Cezaevindeki yazarların ürünlerinin sadece duyurulması, tartışılması değil aynı zamanda geri dönüşlerle, eleştirilerle beslenmesi de gerektiğini ifade eden Özel, burada herkesin sorumluluk alması gerektiğini, uluslararası kuruluşlardan, basın yayın organlarına, yazar ve şairlere herkese iş düştüğünü belirtti. “Eğer içeriden nitelikli eserler bekliyorsak onları ciddiye alarak takip etmeli ve yazdıklarının boşa gitmediğini hissetmelerini sağlayacak geri dönüşleri yaparak ürettiklerinin niteliğini artırmalıyız” diyen Özel, İlhan Sami’nin de aynı ihtiyaçtan ötürü kendisine “Sen benim gözümsün” dediğini ve  dünyayı, dünyadan beslenip daha iyi eserler verebilmesi için hükümlü yazarın gözüyle de görüp, bir kamera gibi ona göstermek, o da dünyayı deneyimleyebilsin diye onu besleyecek detaylara dikkat kesilip ona aktarmak ve içerideki yazarı da bütün bunları gören objektif bir göz olarak dışarıya göstermek/anlatmak gerektiğini ifade etti.

"YAYIMLAMADAN ÖNCE KORUMAK GEREK!"

0 yılın ardından yakın zamanda tahliye olan Yazar Hasan Polat hapishane edebiyatı adlandırmasından yola çıkarak içeridekilerin de tıpkı dışarıdaki yazarlar gibi yazdıklarını, içeride olmalarına rağmen sadece hapishane ile sınırlı bir dünyaları olmadığını ve içeride yazmanın çok katmanlı bir şey ama en başta da bir varoluş biçimi olduğunu ifade etti.

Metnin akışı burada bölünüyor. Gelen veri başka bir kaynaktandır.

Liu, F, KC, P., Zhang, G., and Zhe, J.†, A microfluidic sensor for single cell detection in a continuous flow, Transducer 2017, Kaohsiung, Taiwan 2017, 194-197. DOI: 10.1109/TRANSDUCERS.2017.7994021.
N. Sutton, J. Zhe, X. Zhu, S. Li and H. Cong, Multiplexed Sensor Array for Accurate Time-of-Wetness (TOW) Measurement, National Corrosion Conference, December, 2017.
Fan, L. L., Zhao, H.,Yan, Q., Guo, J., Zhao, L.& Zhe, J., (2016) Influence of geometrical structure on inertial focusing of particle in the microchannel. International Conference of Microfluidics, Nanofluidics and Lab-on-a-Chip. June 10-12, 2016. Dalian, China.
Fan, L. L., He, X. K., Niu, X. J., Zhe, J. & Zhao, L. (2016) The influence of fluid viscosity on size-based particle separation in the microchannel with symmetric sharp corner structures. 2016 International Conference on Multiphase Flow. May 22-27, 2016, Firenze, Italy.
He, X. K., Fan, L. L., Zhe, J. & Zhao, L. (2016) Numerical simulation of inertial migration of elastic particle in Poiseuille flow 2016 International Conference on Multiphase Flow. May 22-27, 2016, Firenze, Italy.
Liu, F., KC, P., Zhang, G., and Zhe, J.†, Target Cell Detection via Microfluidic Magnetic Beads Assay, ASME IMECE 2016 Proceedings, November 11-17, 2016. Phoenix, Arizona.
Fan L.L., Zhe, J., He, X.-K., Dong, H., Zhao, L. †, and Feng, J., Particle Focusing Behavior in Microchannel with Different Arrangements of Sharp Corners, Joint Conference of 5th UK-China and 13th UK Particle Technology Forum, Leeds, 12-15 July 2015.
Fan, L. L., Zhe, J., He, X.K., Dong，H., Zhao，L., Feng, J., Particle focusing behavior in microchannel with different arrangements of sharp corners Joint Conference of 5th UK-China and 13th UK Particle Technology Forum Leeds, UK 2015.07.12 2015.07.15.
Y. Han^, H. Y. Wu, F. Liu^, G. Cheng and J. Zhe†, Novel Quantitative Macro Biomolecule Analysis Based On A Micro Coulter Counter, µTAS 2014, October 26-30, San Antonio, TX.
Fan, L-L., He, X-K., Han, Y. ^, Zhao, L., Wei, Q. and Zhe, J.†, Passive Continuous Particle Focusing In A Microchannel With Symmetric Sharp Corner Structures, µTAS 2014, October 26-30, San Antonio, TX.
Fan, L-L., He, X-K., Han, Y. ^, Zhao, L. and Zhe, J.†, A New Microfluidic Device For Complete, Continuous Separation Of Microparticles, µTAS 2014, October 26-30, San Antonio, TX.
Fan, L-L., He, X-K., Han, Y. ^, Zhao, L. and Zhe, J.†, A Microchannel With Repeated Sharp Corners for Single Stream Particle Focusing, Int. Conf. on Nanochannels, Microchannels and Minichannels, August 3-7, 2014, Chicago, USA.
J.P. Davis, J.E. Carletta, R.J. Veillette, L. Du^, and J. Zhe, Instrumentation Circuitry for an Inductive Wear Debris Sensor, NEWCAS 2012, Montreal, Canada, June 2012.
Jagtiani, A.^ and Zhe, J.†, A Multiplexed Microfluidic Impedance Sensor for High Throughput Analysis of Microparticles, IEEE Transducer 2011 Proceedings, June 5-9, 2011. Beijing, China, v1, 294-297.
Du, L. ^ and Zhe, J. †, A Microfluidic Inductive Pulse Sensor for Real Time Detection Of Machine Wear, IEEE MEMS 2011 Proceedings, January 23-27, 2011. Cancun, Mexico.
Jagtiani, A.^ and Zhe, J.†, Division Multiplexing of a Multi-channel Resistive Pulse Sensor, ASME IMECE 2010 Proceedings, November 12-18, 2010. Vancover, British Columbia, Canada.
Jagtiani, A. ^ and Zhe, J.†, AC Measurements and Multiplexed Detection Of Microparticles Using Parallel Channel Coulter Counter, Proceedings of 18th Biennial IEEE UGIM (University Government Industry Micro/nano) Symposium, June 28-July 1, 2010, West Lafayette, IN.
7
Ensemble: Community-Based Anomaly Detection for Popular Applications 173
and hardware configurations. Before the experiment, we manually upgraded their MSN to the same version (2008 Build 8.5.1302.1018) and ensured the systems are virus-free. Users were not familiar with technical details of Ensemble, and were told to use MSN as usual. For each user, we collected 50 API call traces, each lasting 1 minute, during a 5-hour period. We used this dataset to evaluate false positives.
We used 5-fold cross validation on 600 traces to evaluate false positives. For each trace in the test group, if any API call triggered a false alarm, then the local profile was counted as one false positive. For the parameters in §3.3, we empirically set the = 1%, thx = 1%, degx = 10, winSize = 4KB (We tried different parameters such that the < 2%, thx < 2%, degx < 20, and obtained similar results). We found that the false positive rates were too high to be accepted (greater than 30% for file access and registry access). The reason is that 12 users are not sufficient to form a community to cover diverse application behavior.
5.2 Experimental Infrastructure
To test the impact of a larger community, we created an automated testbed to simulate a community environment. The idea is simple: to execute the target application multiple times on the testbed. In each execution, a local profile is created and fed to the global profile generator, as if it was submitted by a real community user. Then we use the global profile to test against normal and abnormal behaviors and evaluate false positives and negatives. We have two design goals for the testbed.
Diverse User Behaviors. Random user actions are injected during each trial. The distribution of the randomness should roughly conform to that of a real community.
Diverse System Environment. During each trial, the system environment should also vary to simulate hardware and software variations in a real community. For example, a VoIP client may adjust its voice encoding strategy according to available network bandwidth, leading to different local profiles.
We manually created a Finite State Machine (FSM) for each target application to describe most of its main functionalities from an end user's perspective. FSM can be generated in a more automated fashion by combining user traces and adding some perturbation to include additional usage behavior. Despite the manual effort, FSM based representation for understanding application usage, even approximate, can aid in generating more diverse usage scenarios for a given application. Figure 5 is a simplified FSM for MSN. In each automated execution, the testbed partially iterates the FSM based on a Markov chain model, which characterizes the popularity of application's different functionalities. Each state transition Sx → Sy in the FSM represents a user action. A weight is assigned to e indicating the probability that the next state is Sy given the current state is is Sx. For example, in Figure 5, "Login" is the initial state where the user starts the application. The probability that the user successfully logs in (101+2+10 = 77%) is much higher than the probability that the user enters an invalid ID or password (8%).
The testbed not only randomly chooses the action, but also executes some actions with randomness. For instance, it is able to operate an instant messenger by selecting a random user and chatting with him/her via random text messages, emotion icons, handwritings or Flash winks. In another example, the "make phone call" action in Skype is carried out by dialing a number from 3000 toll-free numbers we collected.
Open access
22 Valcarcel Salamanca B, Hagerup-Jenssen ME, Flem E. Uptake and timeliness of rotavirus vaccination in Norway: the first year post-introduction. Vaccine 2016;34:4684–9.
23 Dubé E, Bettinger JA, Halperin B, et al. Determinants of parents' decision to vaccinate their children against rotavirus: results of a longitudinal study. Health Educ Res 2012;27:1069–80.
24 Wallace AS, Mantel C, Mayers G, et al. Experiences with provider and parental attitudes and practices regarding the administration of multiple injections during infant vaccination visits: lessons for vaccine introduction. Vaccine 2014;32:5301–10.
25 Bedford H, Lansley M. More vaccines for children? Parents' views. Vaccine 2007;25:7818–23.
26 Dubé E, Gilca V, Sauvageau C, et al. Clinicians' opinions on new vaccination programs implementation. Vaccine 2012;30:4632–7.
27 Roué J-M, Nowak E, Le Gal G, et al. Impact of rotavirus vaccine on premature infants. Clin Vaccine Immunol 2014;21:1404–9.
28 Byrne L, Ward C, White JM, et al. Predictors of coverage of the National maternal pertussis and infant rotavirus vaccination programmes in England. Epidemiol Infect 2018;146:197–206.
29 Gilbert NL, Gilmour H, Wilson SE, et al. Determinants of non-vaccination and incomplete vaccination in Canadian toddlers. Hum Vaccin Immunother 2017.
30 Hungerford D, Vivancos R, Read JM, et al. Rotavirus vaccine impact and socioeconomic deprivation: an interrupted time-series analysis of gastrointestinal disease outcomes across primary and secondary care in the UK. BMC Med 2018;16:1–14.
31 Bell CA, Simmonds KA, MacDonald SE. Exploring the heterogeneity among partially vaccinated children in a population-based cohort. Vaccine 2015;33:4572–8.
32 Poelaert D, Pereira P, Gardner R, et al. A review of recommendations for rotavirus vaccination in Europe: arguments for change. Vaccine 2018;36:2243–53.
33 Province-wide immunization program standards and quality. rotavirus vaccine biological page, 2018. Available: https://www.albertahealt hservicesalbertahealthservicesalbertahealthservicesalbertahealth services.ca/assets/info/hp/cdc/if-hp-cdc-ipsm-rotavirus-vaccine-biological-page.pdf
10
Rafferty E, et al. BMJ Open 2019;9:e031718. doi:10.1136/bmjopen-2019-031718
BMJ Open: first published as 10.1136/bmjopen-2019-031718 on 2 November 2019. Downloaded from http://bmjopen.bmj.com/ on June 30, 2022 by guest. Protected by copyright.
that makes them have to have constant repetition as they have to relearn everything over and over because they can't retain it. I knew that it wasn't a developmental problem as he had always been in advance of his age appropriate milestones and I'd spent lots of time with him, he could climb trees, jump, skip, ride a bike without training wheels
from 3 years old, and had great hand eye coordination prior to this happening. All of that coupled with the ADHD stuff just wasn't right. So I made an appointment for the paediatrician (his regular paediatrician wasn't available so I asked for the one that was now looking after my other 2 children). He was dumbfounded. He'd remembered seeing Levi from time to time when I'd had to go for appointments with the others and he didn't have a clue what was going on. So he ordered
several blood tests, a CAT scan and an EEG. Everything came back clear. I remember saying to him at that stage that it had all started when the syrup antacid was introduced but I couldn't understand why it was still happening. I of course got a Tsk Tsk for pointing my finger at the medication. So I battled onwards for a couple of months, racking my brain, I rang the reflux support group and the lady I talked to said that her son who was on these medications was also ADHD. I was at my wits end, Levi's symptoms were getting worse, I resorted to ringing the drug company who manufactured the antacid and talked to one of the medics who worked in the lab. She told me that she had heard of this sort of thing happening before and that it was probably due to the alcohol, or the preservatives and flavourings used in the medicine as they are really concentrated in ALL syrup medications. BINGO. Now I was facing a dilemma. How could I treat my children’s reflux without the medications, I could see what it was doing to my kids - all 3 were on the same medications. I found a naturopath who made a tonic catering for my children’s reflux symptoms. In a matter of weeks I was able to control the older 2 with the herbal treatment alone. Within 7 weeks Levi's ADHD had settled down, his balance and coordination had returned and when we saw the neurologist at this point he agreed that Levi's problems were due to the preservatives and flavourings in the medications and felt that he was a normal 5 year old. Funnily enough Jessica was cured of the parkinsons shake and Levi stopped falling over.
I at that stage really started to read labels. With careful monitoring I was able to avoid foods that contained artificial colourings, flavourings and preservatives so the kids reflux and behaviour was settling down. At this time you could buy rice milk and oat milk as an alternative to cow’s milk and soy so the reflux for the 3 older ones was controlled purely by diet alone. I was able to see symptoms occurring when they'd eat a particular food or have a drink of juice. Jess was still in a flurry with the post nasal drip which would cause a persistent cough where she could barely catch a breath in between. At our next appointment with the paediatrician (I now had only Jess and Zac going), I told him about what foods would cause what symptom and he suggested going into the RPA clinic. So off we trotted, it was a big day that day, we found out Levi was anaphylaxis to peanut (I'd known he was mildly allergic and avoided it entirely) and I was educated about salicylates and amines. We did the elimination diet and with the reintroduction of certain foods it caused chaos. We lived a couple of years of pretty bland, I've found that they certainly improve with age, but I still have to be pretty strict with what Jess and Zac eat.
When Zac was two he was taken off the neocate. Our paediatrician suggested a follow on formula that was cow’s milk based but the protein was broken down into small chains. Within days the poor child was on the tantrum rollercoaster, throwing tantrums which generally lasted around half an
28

Simgesel, çok tanınmış isimlerin kitaplarının dışarıda daha geniş yankı bulduğunu ama bunların dışında da içeride çok güçlü bir üretim olduğunu söyleyen Polat özellikle edebi bir tür olarak mektubun çok güçlü örneklerinin bugün cezaevlerinde verildiğini ve içerideki tutsakların birçoğunun iyi birer mektup yazarı olduklarına dikkat çekti. Kitaba erişimde yaşanan zorluklara da değinen Polat, Basın İlan Kurumundan ilan alamayan gazetelerin bile pandemi döneminde yapılan bir düzenlenmeyle cezaevine girişinin yasaklandığını, dışarıdan içeriye bilgisayar çıktısı ya da fotokopi ile çoğaltılmış herhangi bir şeyin alınmadığını, alınabilecek kitap sayısına sınırlama getirildiğini belirtti. Yazılan ürünlerin içeriden dışarıya ulaştırılmasındaki zorluklardan önce onu içeride korumanın zorluklarından bahseden Polat, cezaevi yönetimlerinin ani baskınlarla, talanla yazılanlara el koyduğunu ve bütün hukuki yollar tüketilse bile geri vermediğini ifade etti.